Nella logica della programmazione teatrale, pare una provocazione. Alla quale la Shammah ne aggiunge un'altra: «Quest'anno, niente abbonamenti». Per il suo teatro è uno scossone da duemila spettatori in meno. «Lo so. Ma quella formula è esaurita. Molti di coloro che li sottoscrivono vengono in sala perché, dicono, “visto che ne ho pagati quattro, almeno un paio andiamo a vederli”. Spettatori così non mi interessano. Voglio persone che ci credano, in quello che vengono a vedere, sia che piaccia sia che non piaccia».
Ecco spiegata, quindi, la ridiscussione dei suddetti fondamenti. Il dettaglio si traduce in una programmazione per progetti, attorno ai quali s'aggruma un grappolo di spettacoli. Primo progetto è L'emozione della complessità. Capire il presente, ed è costituito da un film - Water, dell'indiana Deepa Metha (Apollo Spazio Cinema, martedì 3) e da tre spettacoli.
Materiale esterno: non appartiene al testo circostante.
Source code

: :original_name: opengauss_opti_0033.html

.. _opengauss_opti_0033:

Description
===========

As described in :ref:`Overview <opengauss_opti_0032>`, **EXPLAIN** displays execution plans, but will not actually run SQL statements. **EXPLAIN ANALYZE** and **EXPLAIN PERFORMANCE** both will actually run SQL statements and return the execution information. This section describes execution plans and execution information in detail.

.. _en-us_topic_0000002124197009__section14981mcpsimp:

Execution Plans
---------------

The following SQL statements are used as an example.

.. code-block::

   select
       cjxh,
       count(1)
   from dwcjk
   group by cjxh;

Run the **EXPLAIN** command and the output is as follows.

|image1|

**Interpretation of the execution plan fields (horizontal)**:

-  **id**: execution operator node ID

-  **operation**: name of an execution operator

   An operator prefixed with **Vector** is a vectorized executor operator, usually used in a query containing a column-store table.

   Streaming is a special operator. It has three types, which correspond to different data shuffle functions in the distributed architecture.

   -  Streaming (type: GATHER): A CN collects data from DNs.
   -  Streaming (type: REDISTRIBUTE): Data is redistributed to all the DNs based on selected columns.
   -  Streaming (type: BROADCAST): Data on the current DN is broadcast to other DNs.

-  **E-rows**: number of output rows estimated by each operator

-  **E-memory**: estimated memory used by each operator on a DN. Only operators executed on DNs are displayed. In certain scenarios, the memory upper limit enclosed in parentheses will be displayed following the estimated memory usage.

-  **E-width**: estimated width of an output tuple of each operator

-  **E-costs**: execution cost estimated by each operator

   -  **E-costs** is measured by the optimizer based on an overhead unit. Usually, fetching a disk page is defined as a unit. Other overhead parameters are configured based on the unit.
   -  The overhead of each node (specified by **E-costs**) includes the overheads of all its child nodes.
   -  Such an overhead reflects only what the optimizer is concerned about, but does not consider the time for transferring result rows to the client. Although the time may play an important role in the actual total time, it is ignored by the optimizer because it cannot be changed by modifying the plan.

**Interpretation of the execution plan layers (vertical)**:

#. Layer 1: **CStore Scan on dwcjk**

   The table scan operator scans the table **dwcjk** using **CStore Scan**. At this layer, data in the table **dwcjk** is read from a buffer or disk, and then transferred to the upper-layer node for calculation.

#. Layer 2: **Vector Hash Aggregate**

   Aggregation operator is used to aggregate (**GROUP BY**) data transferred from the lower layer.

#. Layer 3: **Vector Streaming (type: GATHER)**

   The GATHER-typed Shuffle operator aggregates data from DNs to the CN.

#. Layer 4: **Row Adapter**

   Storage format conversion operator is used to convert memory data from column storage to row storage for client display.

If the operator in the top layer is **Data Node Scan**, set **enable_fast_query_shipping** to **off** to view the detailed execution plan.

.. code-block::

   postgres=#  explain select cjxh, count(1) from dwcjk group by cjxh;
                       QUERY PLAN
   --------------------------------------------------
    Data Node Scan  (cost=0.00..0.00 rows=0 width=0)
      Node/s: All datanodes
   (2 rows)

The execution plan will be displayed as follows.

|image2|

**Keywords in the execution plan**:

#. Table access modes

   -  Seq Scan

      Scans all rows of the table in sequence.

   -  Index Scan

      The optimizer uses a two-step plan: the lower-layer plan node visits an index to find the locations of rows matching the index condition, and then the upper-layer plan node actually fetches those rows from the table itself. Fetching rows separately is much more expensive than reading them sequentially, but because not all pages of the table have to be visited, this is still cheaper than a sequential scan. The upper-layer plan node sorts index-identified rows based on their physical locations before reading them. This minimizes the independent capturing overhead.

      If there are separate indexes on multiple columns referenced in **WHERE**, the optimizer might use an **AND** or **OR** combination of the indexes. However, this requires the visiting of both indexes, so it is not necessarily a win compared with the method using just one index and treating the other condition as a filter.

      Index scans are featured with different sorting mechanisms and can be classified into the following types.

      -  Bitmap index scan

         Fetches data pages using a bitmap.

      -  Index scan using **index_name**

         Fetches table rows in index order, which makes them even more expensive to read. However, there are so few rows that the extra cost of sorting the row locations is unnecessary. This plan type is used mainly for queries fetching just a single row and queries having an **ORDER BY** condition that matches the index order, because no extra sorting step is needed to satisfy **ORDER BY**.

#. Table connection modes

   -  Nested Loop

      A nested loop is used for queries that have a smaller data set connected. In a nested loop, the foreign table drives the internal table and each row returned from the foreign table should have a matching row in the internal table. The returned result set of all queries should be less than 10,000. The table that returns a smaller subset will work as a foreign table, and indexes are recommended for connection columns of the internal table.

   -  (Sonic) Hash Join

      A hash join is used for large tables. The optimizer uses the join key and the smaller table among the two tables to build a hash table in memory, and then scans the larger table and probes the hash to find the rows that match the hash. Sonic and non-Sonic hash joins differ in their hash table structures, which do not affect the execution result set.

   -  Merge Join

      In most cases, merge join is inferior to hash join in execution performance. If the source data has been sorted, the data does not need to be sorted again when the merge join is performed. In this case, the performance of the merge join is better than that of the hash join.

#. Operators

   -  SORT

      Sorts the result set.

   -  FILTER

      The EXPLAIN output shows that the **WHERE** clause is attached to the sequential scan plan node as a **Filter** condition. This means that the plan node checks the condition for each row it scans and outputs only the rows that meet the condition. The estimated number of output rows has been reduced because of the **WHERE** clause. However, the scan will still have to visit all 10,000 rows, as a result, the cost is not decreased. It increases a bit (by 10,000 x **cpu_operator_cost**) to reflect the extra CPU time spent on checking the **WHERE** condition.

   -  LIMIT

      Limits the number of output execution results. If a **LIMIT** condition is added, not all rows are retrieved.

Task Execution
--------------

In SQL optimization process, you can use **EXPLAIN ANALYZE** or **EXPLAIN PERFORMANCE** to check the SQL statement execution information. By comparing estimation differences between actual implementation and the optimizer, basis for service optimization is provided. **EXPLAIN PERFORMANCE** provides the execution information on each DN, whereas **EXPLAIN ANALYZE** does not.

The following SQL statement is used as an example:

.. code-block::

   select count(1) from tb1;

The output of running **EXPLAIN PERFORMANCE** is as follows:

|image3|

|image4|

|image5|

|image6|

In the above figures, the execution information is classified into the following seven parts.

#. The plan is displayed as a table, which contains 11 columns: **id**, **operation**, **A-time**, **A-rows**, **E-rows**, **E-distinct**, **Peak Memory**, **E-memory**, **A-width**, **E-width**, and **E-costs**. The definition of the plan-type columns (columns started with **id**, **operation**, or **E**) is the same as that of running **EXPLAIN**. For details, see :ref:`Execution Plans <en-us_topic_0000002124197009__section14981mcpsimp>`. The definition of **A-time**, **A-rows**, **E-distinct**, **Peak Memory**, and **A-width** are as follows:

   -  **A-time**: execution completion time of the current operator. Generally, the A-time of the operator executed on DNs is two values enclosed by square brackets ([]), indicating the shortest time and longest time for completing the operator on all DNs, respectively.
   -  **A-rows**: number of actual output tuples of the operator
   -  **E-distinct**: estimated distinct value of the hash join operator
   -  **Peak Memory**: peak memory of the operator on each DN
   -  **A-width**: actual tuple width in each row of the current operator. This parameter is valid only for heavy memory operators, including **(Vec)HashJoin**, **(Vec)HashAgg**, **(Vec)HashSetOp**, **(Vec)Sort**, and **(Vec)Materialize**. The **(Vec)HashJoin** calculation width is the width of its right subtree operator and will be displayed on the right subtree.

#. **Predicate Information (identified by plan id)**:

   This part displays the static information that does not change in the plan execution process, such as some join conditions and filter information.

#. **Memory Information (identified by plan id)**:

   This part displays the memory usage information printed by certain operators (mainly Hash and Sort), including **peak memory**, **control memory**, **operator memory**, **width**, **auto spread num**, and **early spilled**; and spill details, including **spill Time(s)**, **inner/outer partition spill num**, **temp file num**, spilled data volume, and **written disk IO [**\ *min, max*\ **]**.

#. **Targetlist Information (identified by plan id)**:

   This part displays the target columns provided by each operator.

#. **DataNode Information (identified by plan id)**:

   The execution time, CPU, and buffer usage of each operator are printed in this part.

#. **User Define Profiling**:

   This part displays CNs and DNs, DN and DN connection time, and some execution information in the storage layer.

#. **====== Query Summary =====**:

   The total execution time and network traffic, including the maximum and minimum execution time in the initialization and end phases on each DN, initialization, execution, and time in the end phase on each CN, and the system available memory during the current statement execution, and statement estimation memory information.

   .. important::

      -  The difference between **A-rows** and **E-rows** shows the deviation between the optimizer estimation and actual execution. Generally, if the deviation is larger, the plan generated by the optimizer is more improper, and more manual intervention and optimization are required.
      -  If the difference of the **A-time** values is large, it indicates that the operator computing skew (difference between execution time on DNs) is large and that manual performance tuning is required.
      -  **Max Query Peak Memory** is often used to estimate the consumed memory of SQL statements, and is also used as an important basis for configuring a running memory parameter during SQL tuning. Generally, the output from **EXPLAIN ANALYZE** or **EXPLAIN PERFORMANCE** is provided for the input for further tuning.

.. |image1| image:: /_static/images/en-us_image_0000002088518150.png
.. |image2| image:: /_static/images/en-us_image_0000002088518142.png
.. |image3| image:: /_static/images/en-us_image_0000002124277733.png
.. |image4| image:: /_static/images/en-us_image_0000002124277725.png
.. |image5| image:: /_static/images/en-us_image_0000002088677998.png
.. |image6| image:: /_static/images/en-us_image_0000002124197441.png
L'inaugurazione spetta a Quale droga fa per me?, scritto dal tedesco Kai Hensel, diretto da Andrée Shammah e interpretato da Anna Galiena (Piccolo Teatro Studio, da mercoledì 4). Quindi, il 19 ottobre, H to He, di cui è interprete l'autrice medesima, l'inglese Claire Dowie, regia di Colin Watkeys (Teatro Franco Parenti). Recitato nella lingua di Shakespeare, lo spettacolo sarà riproposto nella traduzione italiana, col titolo Sto diventando un uomo, dal 23 ottobre sempre al Parenti. Dove il 6 novembre tocca al testo che chiude il progetto: Le cose sottili nell'aria, scritto da Massimo Sgorbani e diretto sempre dalla Shammah.
In che modo un film e tre spettacoli aiutano a capire il presente? «Perché tutti raccontano della fatica di essere se stessi davanti ad una società che ti obbliga a sapere chi sei, se no non vali niente - conclude Andrée Shammah -. Questa è la contemporaneità. Una continua contraddizione, una complessità di elementi di fronte ai quali giudicare significa semplificare: di qua il bene, di là il male. E la società giudica, quando invece bisognerebbe solo sospendere il giudizio».